“I cannot accept that a large part of the cultural heritage of several African countries stays in France,” said French President Macron 5 years ago
In November 2017, at the dawn of his first term, French President Emmanuel Macron made a commitment, in front of 800 students in the West African country of Burkina Faso.
Macron’s promise still carries a very particular importance today, since it aimed to return works looted from Africa during the colonial period.
“African heritage must be exhibited in Africa,” said Macron, adding: “I cannot accept that a large part of the cultural heritage of several African countries remains in France.”
“Within five years, the conditions will be met for temporary or definitive restitution of African heritage in Africa,” he pledged.
That was five years ago.
To assess the situation, in 2018 Macron appointed two experts to study and deliver their recommendations on restitution of the African works.
They are Benedicte Savoy, art historian and member of the College of France, and Felwine Sarr, a Senegalese writer and academic, who were appointed to examine the conditions under which the works could be repatriated and protected in the countries they belong to.
But five years later, it seems that the restitution process, which requires a legislative basis, remains very complex, so that only a few works have been returned to their African homes.
To date, no fewer than 90,000 objects belonging to Africa are still held by French public museums, according to a study by French daily Le Monde.
Last December, France’s Parliament passed a law relating to the restitution of cultural property to the nations of Benin and Senegal, which allowed the two countries to recover 26 works of the Abomey treasure, requested by Benin, and the sword known as the El Hadj Omar Tall and its scabbard by Senegal.
The Djidji Ayokwe, an emblematic drum of a local tribe, has long been requested by Ivory Coast and is currently being restored before its return to the town of Abidjan.
For its part, the crown of Ranavalona III, the last queen of Madagascar, was returned to Antananarivo in November 2020, but without the law necessary to formalize its restitution and therefore without any official legal framework.
Mali, Chad, and Ethiopia are still trying to claim several thousand works which are mostly on display at the Quai Branly Museum in Paris.
A report submitted to Macron in November 2018, written by Savoy and Sarr, states that 85% to 90% of Africa’s heritage still lies outside the continent.
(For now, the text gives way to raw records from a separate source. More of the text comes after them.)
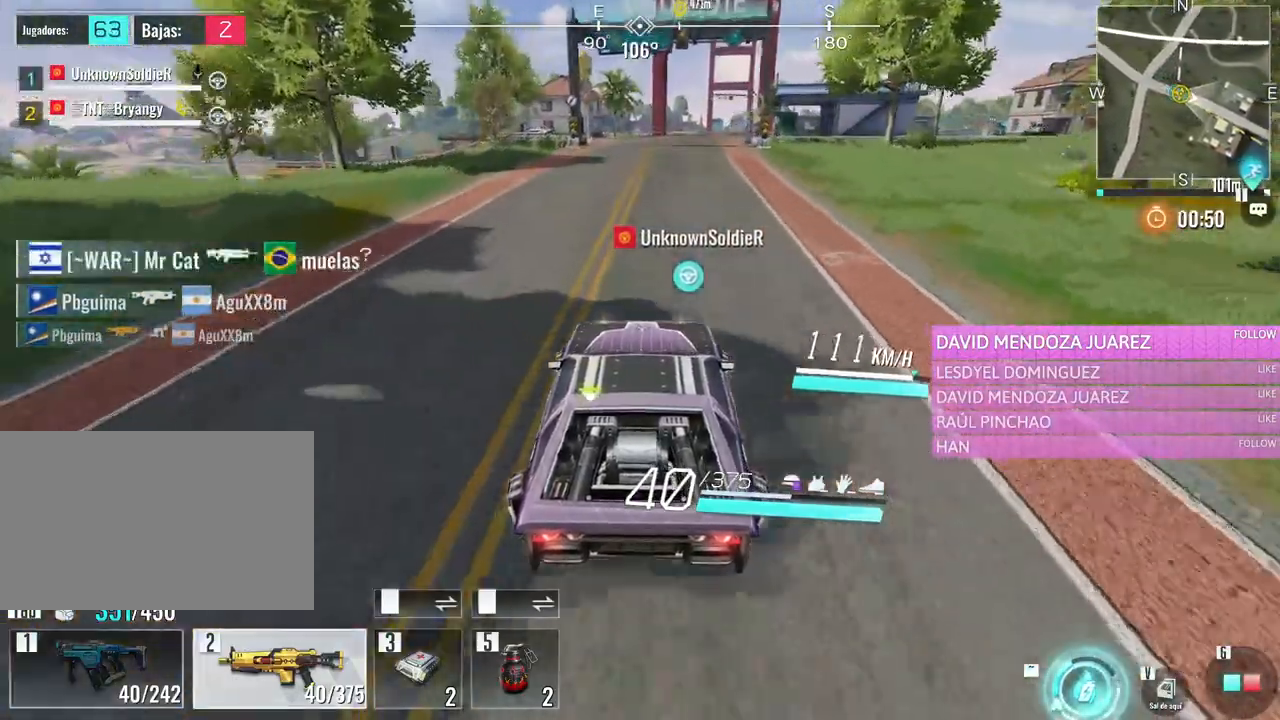
{"keys": [], "mouse": ["left"], "events": []}
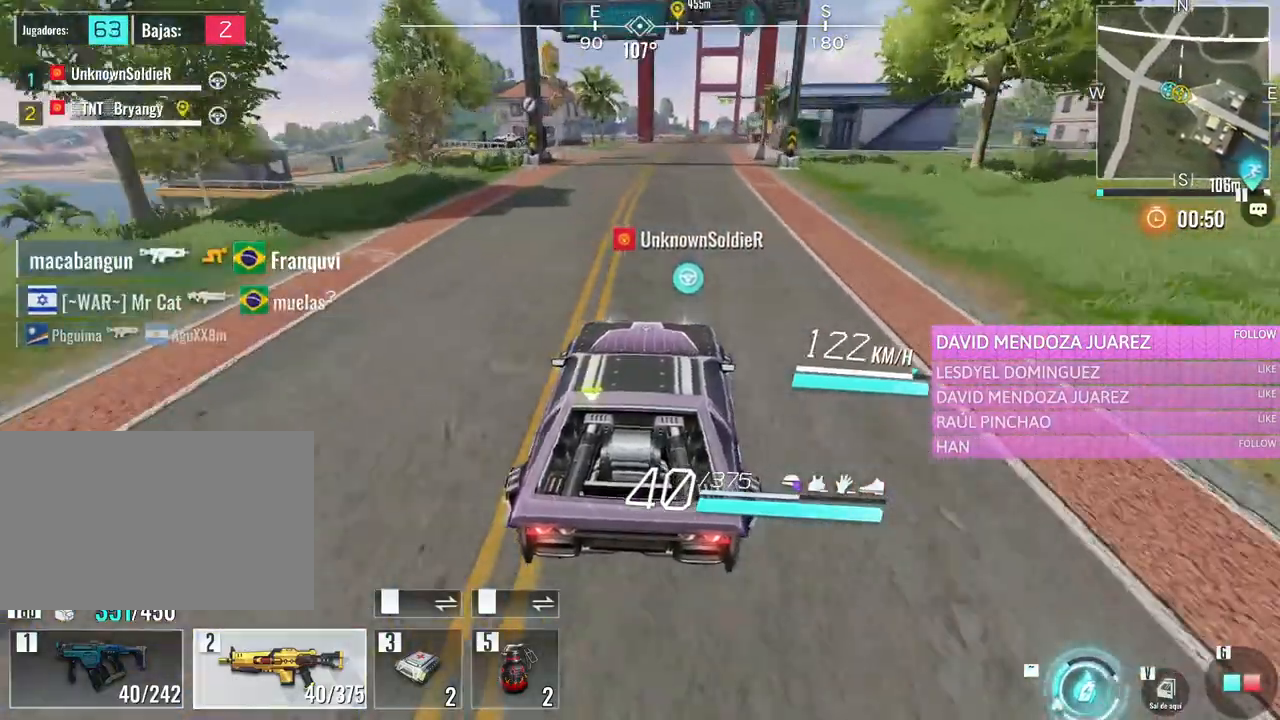
{"keys": [], "mouse": ["left"], "events": []}
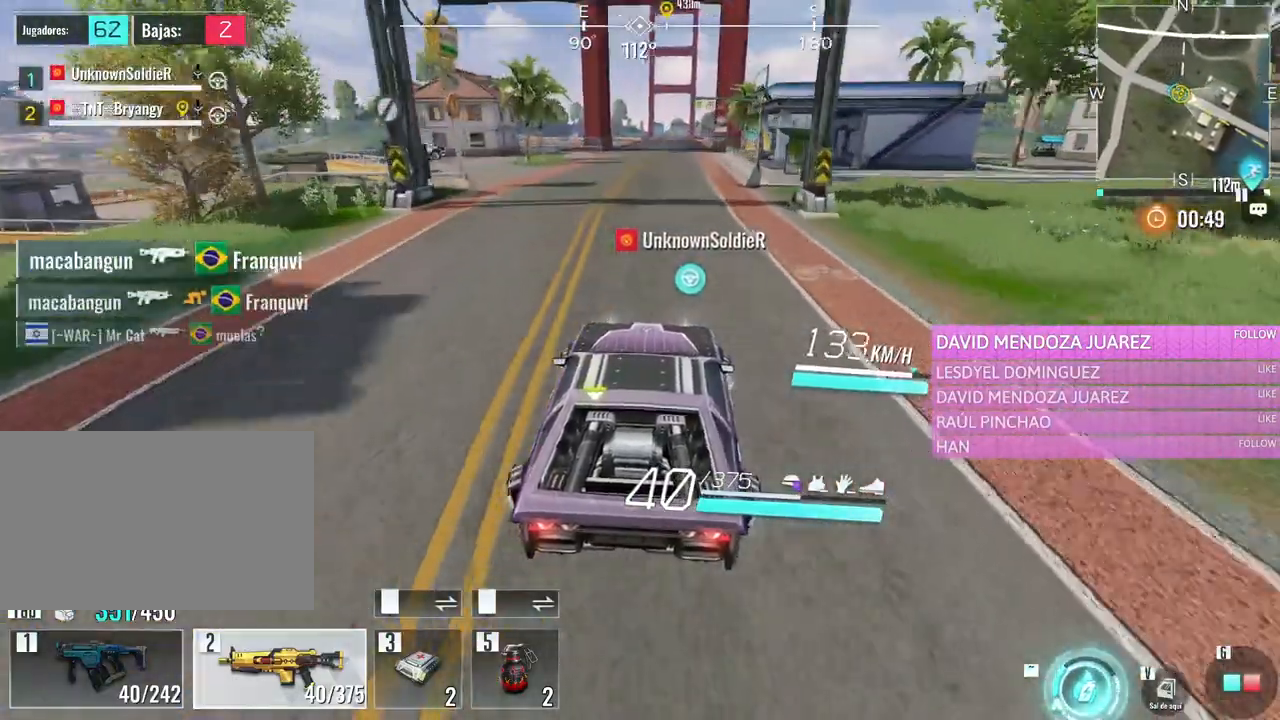
{"keys": [], "mouse": ["left"], "events": []}
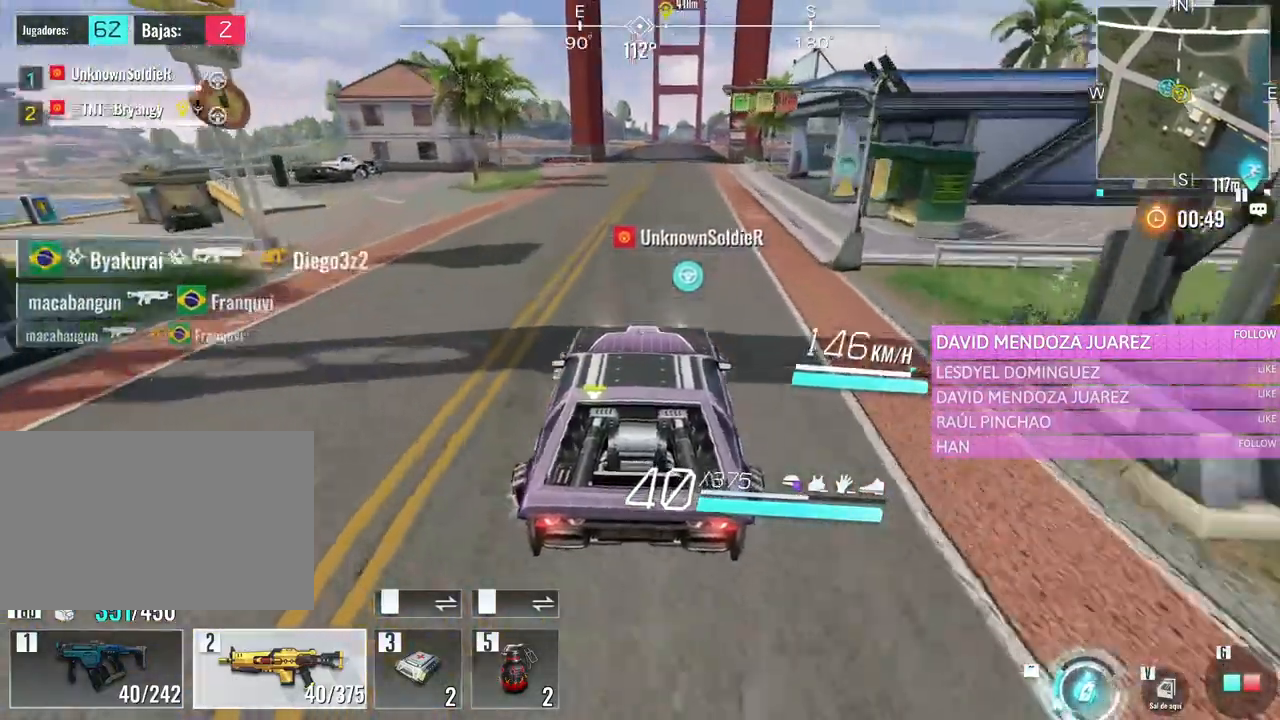
{"keys": [], "mouse": ["left"], "events": []}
Paris’ Quai Branly Museum is naturally the most concerned, because of its 70,000 works on display, two-thirds were acquired between 1885 and 1960, and are therefore potentially part of a theft of heritage.
But beyond the works of art, there are other “objects” that are held by France thanks to very questionable historical procedures.
The most recent emblematic case is undoubtedly the skulls of Algerian resistance fighters exhibited at the Musée de l’Homme in Paris, 24 of which were returned to Algiers in July 2020.
The official request for their return, issued by Algerian authorities in December 2017, managed to succeed thanks to the meticulous work of archaeologist and Algerian historian Ali Farid Belkadi.
The researcher identified 68 skulls that belonged to Algerian anti-colonial fighters in the famous museum located in the heart of Trocadero in Paris. That was in 2011.
French authorities had the habit, in colonial times, of sending to Paris the decapitated heads of those they considered enemies, to store them, like war trophies.
Ali Farid Belkadi took the initiative to write a petition demanding “the repatriation to Algeria of the mortal remains of Algerian resistance fighters kept in French museums.”
Among the mummified heads are the skulls of Mohamed Lamjad Ben Abdelmalek, known as Cherif “Boubaghla,” Sheikh Bouziane, leader of the Zaatcha revolt, along with Moussa El-Derkaoui and Si Mokhtar Ben Kouider Al-Titraoui, said the petition.
But last October, an investigation by the New York Times revealed that of the 24 skulls, only six could be formally identified as belonging to Algerian resistance fighters, casting doubt on the nature of the other human remains returned to Algeria.
Five years after his promise, Emmanuel Macron appears to be far from the goal he set for himself, namely, the return of African property to their continent of origin.